◆ **WORK REQUIRED**: How many lines in the records below contain the string "voltage"? Case matters. Reply with the number alone.

◆ **DATA LISTING**:
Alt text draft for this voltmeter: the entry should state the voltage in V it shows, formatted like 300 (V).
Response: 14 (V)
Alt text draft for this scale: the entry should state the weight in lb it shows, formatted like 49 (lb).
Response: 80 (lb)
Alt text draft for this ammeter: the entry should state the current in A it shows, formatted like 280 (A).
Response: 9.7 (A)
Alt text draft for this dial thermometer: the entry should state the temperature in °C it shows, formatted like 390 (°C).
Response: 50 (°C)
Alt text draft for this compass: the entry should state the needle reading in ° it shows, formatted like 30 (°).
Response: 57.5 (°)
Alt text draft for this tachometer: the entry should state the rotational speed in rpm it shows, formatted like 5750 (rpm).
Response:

* * *

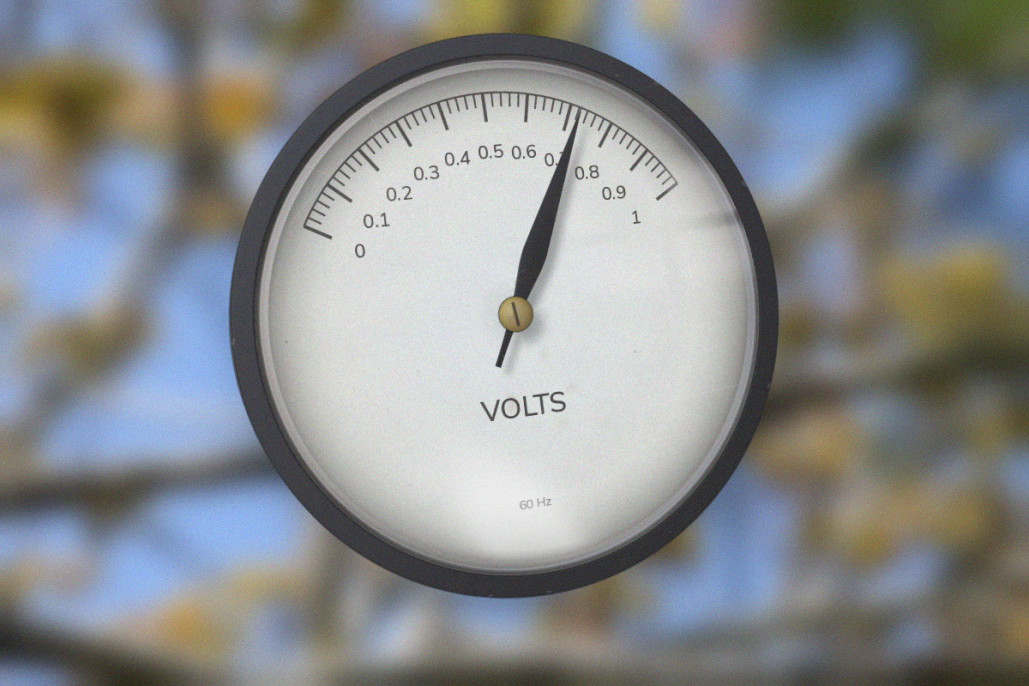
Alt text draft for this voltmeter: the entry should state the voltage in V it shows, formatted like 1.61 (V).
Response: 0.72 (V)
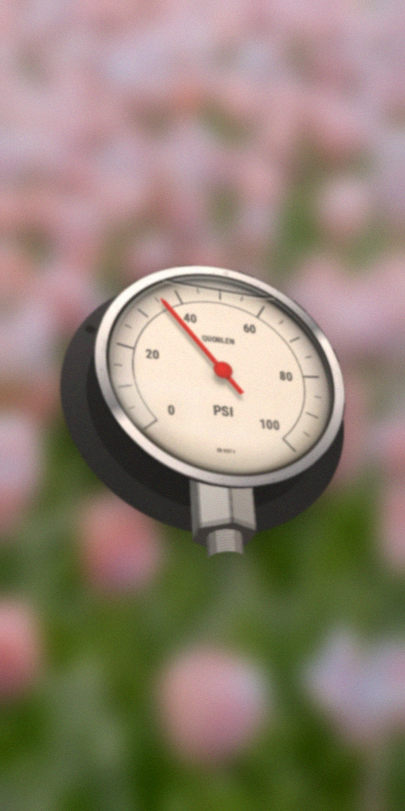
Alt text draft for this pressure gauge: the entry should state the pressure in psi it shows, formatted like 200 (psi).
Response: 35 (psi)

◆ **REPLY**: 2